Anti-war demonstrators, National Archives on flickr“Female demonstrator offering a flower to a military police officer,” West Potomac Park or Pentagon grounds, Arlington, Virginia, October 21, 1967, by S.Sgt. Albert R. Simpson, via U.S. National Archives Commons on flickr.

Flower Power originated in Berkeley, California, as a symbolic action of protest against the Vietnam War. In his November 1965 essay titled “How to Make a March/Spectacle,” [Allen] Ginsberg advocated that protesters should be provided with “masses of flowers” to hand out to policemen, press, politicians and spectators. . . .

In October 1967, [Abbie] Hoffman and Jerry Rubin helped organize the March on the Pentagon using Flower Power concepts to create a theatrical spectacle. The idea included a call for marchers to attempt to levitate the Pentagon.

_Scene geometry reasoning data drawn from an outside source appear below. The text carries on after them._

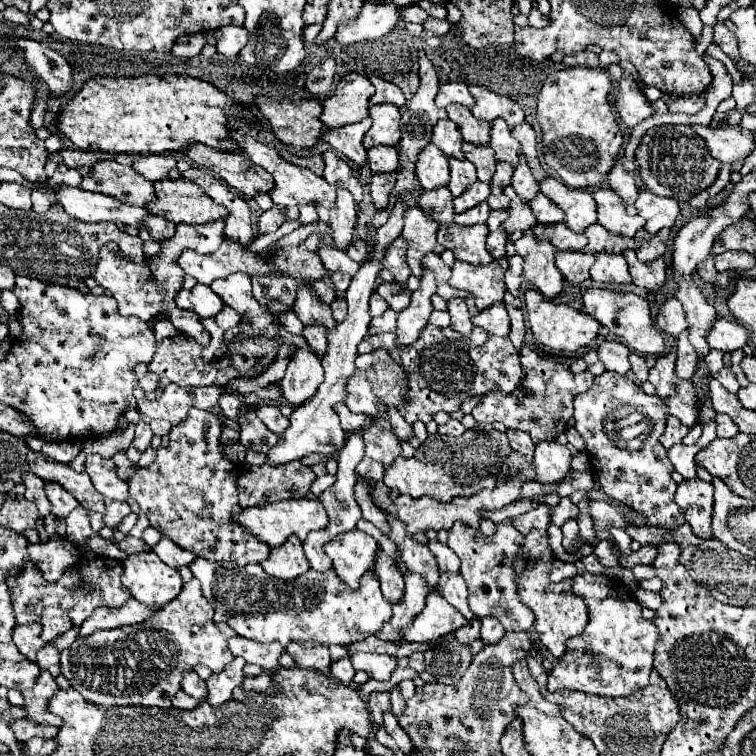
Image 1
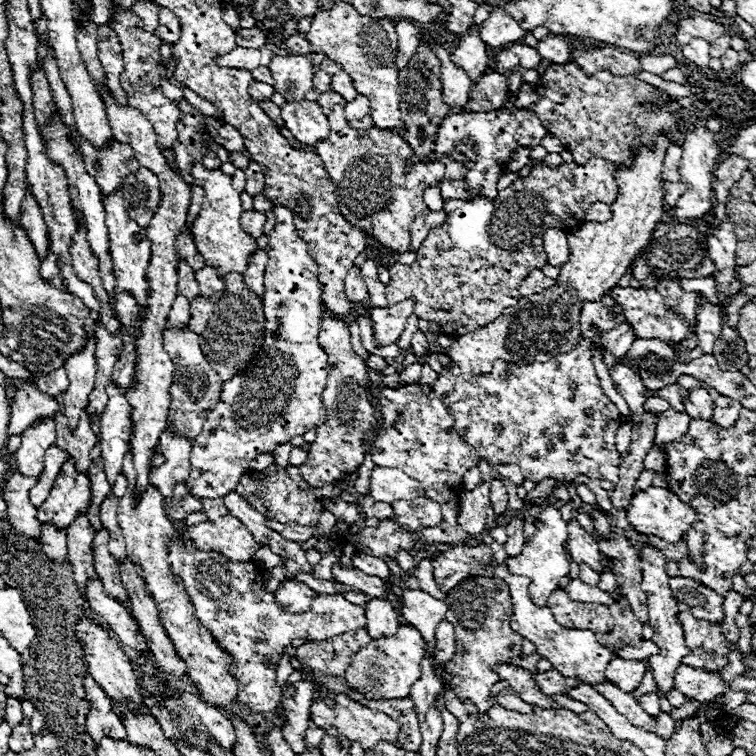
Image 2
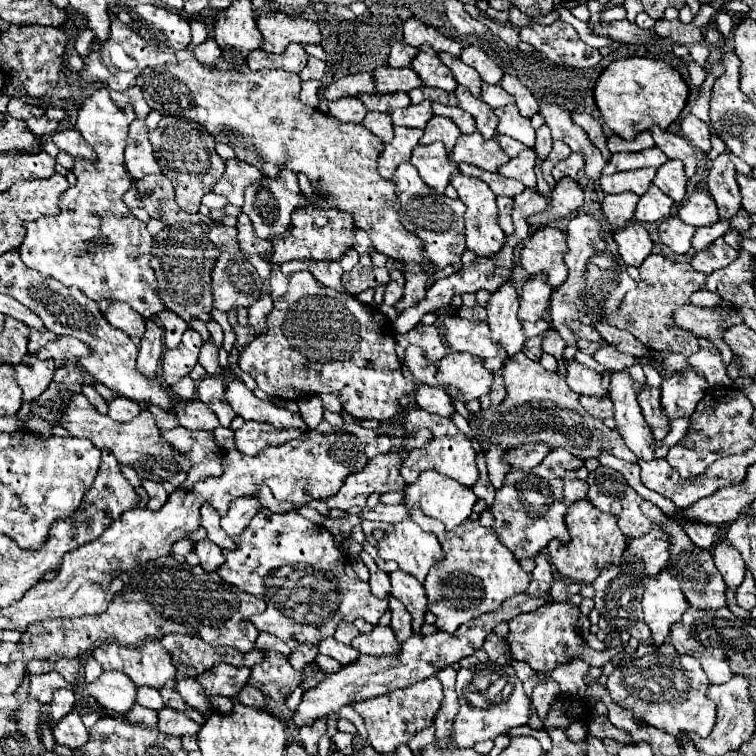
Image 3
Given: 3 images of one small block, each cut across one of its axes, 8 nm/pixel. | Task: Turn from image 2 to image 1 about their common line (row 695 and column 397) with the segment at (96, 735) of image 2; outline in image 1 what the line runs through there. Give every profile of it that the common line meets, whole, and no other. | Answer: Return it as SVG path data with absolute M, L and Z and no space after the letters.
M368 76L368 80L370 80L370 82L374 84L374 88L376 88L374 96L370 98L370 104L384 104L384 102L392 102L392 104L396 104L396 106L404 106L406 98L404 98L402 90L400 90L396 84L386 82L386 80L378 78L378 76Z

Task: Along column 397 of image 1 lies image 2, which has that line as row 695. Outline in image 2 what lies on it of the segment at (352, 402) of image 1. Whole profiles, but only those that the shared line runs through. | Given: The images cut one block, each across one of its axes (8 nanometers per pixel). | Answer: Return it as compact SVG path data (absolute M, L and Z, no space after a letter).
M402 624L394 636L372 640L366 648L356 652L348 670L344 672L344 680L368 700L406 698L410 686L420 680L420 658L424 652L424 640L420 632L414 626Z

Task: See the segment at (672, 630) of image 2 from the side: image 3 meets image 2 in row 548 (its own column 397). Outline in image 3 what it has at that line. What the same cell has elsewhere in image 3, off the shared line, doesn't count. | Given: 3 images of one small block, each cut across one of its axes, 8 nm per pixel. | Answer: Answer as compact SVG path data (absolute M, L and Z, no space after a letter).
M374 626L372 632L360 634L351 643L358 652L370 656L390 656L390 654L400 654L400 644L394 636L394 630L390 626Z

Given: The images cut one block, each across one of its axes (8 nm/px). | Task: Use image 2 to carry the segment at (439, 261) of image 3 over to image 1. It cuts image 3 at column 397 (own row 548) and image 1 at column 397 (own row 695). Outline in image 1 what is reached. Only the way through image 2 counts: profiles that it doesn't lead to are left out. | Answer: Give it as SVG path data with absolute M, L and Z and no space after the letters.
M402 236L396 238L388 246L388 252L384 254L384 268L392 272L396 282L406 284L406 280L410 276L410 268L406 264L406 240Z

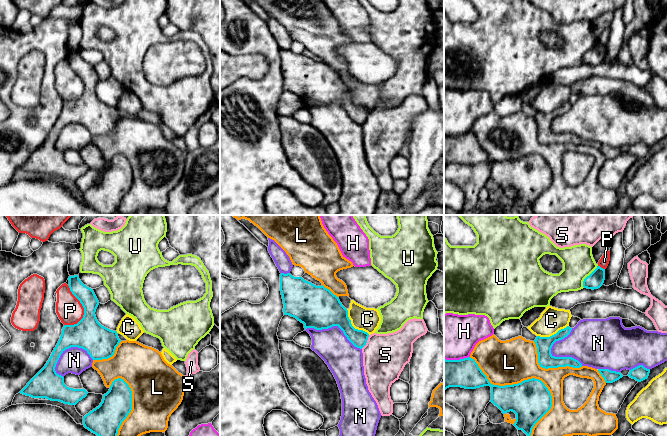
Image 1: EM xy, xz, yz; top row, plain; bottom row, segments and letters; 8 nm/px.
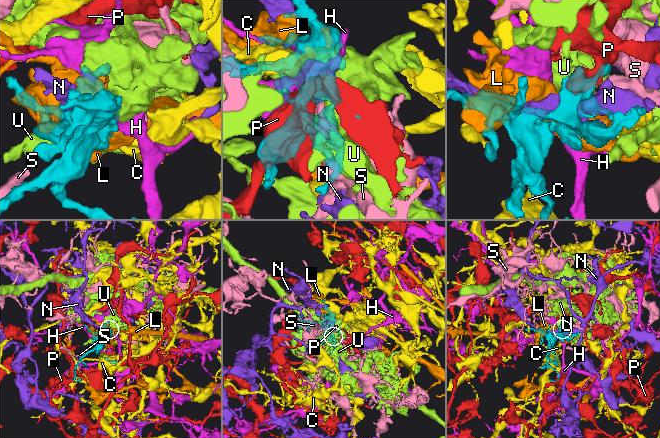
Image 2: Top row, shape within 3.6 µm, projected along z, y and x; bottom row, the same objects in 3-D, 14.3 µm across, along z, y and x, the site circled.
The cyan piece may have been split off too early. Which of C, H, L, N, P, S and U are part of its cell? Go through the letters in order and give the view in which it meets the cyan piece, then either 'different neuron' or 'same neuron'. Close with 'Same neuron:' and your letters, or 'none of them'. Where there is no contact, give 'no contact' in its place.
C: xz | different neuron
H: yz | different neuron
L: yz | different neuron
N: yz | different neuron
P: xy | different neuron
S: xz | different neuron
U: yz | different neuron
Same neuron: none of them

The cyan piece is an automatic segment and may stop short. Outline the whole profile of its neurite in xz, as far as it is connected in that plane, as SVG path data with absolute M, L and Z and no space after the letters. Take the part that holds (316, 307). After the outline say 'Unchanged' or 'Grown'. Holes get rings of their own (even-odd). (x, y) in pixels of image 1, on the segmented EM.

When the marchers faced off against more than 2,500 Army National Guard troops forming a human barricade in front of the Pentagon, demonstrators held flowers and some placed flowers in the soldier’s rifle barrels.

Photographs of flower-wielding protesters at the Pentagon March became seminal images of the 1960s anti-war protests.

Wikipedia, “Flower Power

One thought on “Peace flower

  1. There is a scene in the movie Harold and Maude where a conversation about flowers turns into an antiwar statement; daisies morph into gravestones in Arlington. A very powerful memory just like all the images of protesters, daisies and guns from that era. Stirs up all the memories that are floating in my head on the news of the death of Tom Hayden.